A mem had given it to her, she said, when her child needed it no more. She did not add that the child, despite the Brand's essence of beef and the care of three doctors, had wasted away into its grave quite as quickly as Sa'adut was doing with neither, and that the unopened tins had been part of her perquisites when the stricken parents had sought distraction from grief in three months' leave. She only said that they were worth rupees on rupees, but that Khôjee might have them for three, because it was for the little Heir. So the patient bent figure and the limp had come back to that cot set in the sunshine, with the feeling that now, at last, the child who lay among the faded cushions of state must pick up strength, since all the world knew that whatever faults the Huzoors had, they were clever doctors--all too clever perhaps!
But there could be no danger of poison here. This was the actual medicine a mem had given her own child. This must be the real thing. Still, to make sure, they continued the paper pellets, since Mercy and Truth, and Justice and Charity must counteract any nefarious intent!
Even with this mixed diet of the East and West, of essence of faith and essence of beef, Sa'adut gained nothing. He continued to lose, though the women refused to see it.

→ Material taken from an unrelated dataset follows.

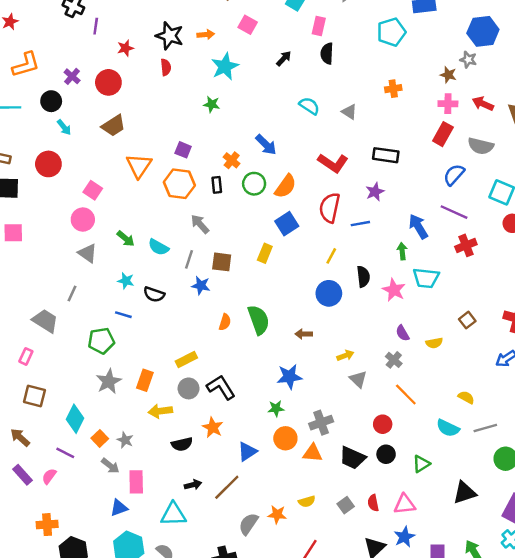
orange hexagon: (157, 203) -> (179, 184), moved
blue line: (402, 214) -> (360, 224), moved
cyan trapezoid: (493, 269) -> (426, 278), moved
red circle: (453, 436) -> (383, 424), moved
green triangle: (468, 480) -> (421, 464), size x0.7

For the courtyard was still quiet. Perhaps once or twice a day some gad-about neighbour in passing would look in, and for half an hour or so after she had left, Noormahal's big brooding black eyes would be on the door of the women's courtyard, with a fierce fear in them. The fear lest she should see the shadow of another new-comer on the angled brick screen before the door; the screen built on purpose to show such warning shadows. In other words, the fear that those strange eyes should have thought it worth while to send other eyes to look on a sight that would not be long seen, either in sunshine or shadow.
But the stillness would remain unbroken, and her gaze would go back to Sa'adut, ready for her to smile assent when he should smile up at her and say, 'Look! Amma-jân,' because he had managed to jam the ring hard and fast over some combination of fingers.
The days and nights were cloudless, the air kindly and warm, and in the silence which comes with the darkness--even to a large town when there is no wheeled traffic in it, and the footsteps of men have ceased from going up and down the city--the only sound which came to disturb the courtyard was the shriek of the railway whistle,--an almost incredible sound in that environment.